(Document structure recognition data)
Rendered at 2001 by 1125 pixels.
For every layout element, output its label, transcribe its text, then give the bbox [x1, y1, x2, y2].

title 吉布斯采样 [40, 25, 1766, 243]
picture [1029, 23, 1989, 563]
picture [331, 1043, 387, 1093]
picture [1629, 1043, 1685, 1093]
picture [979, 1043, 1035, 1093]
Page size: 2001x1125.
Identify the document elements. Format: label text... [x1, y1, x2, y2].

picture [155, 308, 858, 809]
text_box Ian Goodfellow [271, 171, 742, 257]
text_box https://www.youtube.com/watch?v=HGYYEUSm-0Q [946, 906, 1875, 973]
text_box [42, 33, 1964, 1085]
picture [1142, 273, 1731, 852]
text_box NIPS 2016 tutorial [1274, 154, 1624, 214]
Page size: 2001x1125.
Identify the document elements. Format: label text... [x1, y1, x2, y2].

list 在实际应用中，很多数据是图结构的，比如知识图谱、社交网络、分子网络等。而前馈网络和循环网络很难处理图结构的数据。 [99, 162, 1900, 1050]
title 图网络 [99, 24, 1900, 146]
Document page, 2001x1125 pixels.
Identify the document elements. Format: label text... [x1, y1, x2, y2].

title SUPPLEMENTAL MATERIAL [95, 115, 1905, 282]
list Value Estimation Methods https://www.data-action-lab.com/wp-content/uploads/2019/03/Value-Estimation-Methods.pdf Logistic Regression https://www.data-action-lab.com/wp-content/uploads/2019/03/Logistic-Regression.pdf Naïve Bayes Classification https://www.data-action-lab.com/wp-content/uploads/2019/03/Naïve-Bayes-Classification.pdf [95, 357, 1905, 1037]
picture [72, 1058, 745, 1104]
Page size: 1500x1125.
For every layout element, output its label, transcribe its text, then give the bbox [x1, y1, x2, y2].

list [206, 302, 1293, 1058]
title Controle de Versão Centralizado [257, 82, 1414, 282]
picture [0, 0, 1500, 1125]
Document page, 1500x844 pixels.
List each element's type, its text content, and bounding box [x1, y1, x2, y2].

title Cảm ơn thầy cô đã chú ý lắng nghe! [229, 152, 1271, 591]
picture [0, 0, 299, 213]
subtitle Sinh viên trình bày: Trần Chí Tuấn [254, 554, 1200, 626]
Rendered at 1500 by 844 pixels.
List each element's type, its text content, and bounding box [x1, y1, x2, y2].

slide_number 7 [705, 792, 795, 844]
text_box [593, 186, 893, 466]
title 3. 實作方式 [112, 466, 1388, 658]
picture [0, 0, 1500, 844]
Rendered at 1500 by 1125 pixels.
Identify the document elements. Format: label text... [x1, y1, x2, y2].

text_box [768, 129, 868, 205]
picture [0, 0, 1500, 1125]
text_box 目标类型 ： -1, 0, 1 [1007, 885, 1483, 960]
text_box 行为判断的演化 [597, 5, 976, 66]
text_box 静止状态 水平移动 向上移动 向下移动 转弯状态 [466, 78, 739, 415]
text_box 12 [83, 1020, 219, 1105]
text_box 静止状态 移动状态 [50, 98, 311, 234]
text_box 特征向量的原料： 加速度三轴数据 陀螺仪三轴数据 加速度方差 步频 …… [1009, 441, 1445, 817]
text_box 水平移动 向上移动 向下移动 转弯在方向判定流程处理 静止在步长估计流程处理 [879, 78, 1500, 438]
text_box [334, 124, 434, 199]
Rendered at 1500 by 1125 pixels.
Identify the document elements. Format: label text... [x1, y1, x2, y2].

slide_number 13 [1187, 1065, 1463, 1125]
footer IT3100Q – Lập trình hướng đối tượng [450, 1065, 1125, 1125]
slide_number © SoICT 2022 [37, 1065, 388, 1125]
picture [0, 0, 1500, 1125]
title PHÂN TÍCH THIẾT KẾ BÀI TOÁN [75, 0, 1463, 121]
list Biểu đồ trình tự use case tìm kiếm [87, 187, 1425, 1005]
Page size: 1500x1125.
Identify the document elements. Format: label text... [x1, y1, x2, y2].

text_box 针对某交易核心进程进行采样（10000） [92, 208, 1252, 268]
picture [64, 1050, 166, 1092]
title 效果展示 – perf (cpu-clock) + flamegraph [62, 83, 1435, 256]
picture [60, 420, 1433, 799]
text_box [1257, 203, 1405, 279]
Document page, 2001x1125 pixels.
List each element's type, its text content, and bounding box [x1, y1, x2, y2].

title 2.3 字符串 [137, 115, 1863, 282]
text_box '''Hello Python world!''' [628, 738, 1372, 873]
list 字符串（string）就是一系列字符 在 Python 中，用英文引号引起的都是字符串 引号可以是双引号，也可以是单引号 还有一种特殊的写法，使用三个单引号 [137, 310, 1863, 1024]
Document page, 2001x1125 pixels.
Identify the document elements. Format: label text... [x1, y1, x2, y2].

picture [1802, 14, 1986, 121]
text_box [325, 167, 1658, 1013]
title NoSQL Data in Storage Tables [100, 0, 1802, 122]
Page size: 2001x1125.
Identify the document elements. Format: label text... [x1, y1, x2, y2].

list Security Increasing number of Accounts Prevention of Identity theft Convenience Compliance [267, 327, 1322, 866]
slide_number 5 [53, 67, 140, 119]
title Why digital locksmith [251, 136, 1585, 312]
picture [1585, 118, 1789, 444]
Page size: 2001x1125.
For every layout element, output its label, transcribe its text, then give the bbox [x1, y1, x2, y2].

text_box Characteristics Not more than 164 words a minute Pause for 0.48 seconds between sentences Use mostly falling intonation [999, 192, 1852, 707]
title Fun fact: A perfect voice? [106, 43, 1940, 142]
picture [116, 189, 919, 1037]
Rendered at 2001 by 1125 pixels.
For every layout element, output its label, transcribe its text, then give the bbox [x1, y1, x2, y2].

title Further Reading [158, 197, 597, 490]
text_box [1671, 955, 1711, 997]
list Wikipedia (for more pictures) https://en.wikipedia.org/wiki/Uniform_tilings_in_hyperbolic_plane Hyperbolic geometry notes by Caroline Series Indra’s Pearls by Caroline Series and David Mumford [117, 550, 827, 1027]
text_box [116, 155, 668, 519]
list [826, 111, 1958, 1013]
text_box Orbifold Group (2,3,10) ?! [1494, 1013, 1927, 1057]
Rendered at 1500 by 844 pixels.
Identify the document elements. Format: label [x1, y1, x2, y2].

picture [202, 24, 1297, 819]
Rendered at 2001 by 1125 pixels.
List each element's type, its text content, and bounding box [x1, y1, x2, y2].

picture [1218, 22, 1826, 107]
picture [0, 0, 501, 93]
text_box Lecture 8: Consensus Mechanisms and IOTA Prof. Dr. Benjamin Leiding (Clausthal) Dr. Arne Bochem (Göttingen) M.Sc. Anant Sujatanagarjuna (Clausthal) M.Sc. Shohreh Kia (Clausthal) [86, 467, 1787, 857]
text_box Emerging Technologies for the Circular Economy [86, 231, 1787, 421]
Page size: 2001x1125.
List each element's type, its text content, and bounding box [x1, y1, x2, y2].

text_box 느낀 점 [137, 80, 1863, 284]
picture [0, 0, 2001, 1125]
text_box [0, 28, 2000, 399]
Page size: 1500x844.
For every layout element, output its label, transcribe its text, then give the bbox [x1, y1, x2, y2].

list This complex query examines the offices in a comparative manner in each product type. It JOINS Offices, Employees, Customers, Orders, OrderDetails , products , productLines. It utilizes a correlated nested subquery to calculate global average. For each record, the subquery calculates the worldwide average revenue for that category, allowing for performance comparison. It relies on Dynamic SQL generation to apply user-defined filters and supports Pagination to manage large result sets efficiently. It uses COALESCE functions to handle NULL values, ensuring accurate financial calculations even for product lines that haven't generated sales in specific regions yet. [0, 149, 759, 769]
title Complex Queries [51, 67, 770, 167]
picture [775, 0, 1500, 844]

=== To-do item ===
Transcribe each record exactly. Leave nothing out.

=== Answer to the problem ===
Rendered at 2001 by 1125 pixels.
For every layout element, output its label, transcribe its text, then give the bbox [x1, y1, x2, y2].

title 吉布斯采样 [40, 25, 1766, 243]
picture [1029, 23, 1989, 563]
picture [331, 1043, 387, 1093]
picture [1629, 1043, 1685, 1093]
picture [979, 1043, 1035, 1093]
Page size: 2001x1125.
Identify the document elements. Format: label text... [x1, y1, x2, y2].

picture [155, 308, 858, 809]
text_box Ian Goodfellow [271, 171, 742, 257]
text_box https://www.youtube.com/watch?v=HGYYEUSm-0Q [946, 906, 1875, 973]
text_box [42, 33, 1964, 1085]
picture [1142, 273, 1731, 852]
text_box NIPS 2016 tutorial [1274, 154, 1624, 214]
Page size: 2001x1125.
Identify the document elements. Format: label text... [x1, y1, x2, y2].

list 在实际应用中，很多数据是图结构的，比如知识图谱、社交网络、分子网络等。而前馈网络和循环网络很难处理图结构的数据。 [99, 162, 1900, 1050]
title 图网络 [99, 24, 1900, 146]
Document page, 2001x1125 pixels.
Identify the document elements. Format: label text... [x1, y1, x2, y2].

title SUPPLEMENTAL MATERIAL [95, 115, 1905, 282]
list Value Estimation Methods https://www.data-action-lab.com/wp-content/uploads/2019/03/Value-Estimation-Methods.pdf Logistic Regression https://www.data-action-lab.com/wp-content/uploads/2019/03/Logistic-Regression.pdf Naïve Bayes Classification https://www.data-action-lab.com/wp-content/uploads/2019/03/Naïve-Bayes-Classification.pdf [95, 357, 1905, 1037]
picture [72, 1058, 745, 1104]
Page size: 1500x1125.
For every layout element, output its label, transcribe its text, then give the bbox [x1, y1, x2, y2].

list [206, 302, 1293, 1058]
title Controle de Versão Centralizado [257, 82, 1414, 282]
picture [0, 0, 1500, 1125]
Document page, 1500x844 pixels.
List each element's type, its text content, and bounding box [x1, y1, x2, y2].

title Cảm ơn thầy cô đã chú ý lắng nghe! [229, 152, 1271, 591]
picture [0, 0, 299, 213]
subtitle Sinh viên trình bày: Trần Chí Tuấn [254, 554, 1200, 626]
Rendered at 1500 by 844 pixels.
List each element's type, its text content, and bounding box [x1, y1, x2, y2].

slide_number 7 [705, 792, 795, 844]
text_box [593, 186, 893, 466]
title 3. 實作方式 [112, 466, 1388, 658]
picture [0, 0, 1500, 844]
Rendered at 1500 by 1125 pixels.
Identify the document elements. Format: label text... [x1, y1, x2, y2].

text_box [768, 129, 868, 205]
picture [0, 0, 1500, 1125]
text_box 目标类型 ： -1, 0, 1 [1007, 885, 1483, 960]
text_box 行为判断的演化 [597, 5, 976, 66]
text_box 静止状态 水平移动 向上移动 向下移动 转弯状态 [466, 78, 739, 415]
text_box 12 [83, 1020, 219, 1105]
text_box 静止状态 移动状态 [50, 98, 311, 234]
text_box 特征向量的原料： 加速度三轴数据 陀螺仪三轴数据 加速度方差 步频 …… [1009, 441, 1445, 817]
text_box 水平移动 向上移动 向下移动 转弯在方向判定流程处理 静止在步长估计流程处理 [879, 78, 1500, 438]
text_box [334, 124, 434, 199]
Rendered at 1500 by 1125 pixels.
Identify the document elements. Format: label text... [x1, y1, x2, y2].

slide_number 13 [1187, 1065, 1463, 1125]
footer IT3100Q – Lập trình hướng đối tượng [450, 1065, 1125, 1125]
slide_number © SoICT 2022 [37, 1065, 388, 1125]
picture [0, 0, 1500, 1125]
title PHÂN TÍCH THIẾT KẾ BÀI TOÁN [75, 0, 1463, 121]
list Biểu đồ trình tự use case tìm kiếm [87, 187, 1425, 1005]
Page size: 1500x1125.
Identify the document elements. Format: label text... [x1, y1, x2, y2].

text_box 针对某交易核心进程进行采样（10000） [92, 208, 1252, 268]
picture [64, 1050, 166, 1092]
title 效果展示 – perf (cpu-clock) + flamegraph [62, 83, 1435, 256]
picture [60, 420, 1433, 799]
text_box [1257, 203, 1405, 279]
Document page, 2001x1125 pixels.
List each element's type, its text content, and bounding box [x1, y1, x2, y2].

title 2.3 字符串 [137, 115, 1863, 282]
text_box '''Hello Python world!''' [628, 738, 1372, 873]
list 字符串（string）就是一系列字符 在 Python 中，用英文引号引起的都是字符串 引号可以是双引号，也可以是单引号 还有一种特殊的写法，使用三个单引号 [137, 310, 1863, 1024]
Document page, 2001x1125 pixels.
Identify the document elements. Format: label text... [x1, y1, x2, y2].

picture [1802, 14, 1986, 121]
text_box [325, 167, 1658, 1013]
title NoSQL Data in Storage Tables [100, 0, 1802, 122]
Page size: 2001x1125.
Identify the document elements. Format: label text... [x1, y1, x2, y2].

list Security Increasing number of Accounts Prevention of Identity theft Convenience Compliance [267, 327, 1322, 866]
slide_number 5 [53, 67, 140, 119]
title Why digital locksmith [251, 136, 1585, 312]
picture [1585, 118, 1789, 444]
Page size: 2001x1125.
For every layout element, output its label, transcribe its text, then give the bbox [x1, y1, x2, y2].

text_box Characteristics Not more than 164 words a minute Pause for 0.48 seconds between sentences Use mostly falling intonation [999, 192, 1852, 707]
title Fun fact: A perfect voice? [106, 43, 1940, 142]
picture [116, 189, 919, 1037]
Rendered at 2001 by 1125 pixels.
For every layout element, output its label, transcribe its text, then give the bbox [x1, y1, x2, y2].

title Further Reading [158, 197, 597, 490]
text_box [1671, 955, 1711, 997]
list Wikipedia (for more pictures) https://en.wikipedia.org/wiki/Uniform_tilings_in_hyperbolic_plane Hyperbolic geometry notes by Caroline Series Indra’s Pearls by Caroline Series and David Mumford [117, 550, 827, 1027]
text_box [116, 155, 668, 519]
list [826, 111, 1958, 1013]
text_box Orbifold Group (2,3,10) ?! [1494, 1013, 1927, 1057]
Rendered at 1500 by 844 pixels.
Identify the document elements. Format: label [x1, y1, x2, y2].

picture [202, 24, 1297, 819]
Rendered at 2001 by 1125 pixels.
List each element's type, its text content, and bounding box [x1, y1, x2, y2].

picture [1218, 22, 1826, 107]
picture [0, 0, 501, 93]
text_box Lecture 8: Consensus Mechanisms and IOTA Prof. Dr. Benjamin Leiding (Clausthal) Dr. Arne Bochem (Göttingen) M.Sc. Anant Sujatanagarjuna (Clausthal) M.Sc. Shohreh Kia (Clausthal) [86, 467, 1787, 857]
text_box Emerging Technologies for the Circular Economy [86, 231, 1787, 421]
Page size: 2001x1125.
List each element's type, its text content, and bounding box [x1, y1, x2, y2].

text_box 느낀 점 [137, 80, 1863, 284]
picture [0, 0, 2001, 1125]
text_box [0, 28, 2000, 399]
Page size: 1500x844.
For every layout element, output its label, transcribe its text, then give the bbox [x1, y1, x2, y2].

list This complex query examines the offices in a comparative manner in each product type. It JOINS Offices, Employees, Customers, Orders, OrderDetails , products , productLines. It utilizes a correlated nested subquery to calculate global average. For each record, the subquery calculates the worldwide average revenue for that category, allowing for performance comparison. It relies on Dynamic SQL generation to apply user-defined filters and supports Pagination to manage large result sets efficiently. It uses COALESCE functions to handle NULL values, ensuring accurate financial calculations even for product lines that haven't generated sales in specific regions yet. [0, 149, 759, 769]
title Complex Queries [51, 67, 770, 167]
picture [775, 0, 1500, 844]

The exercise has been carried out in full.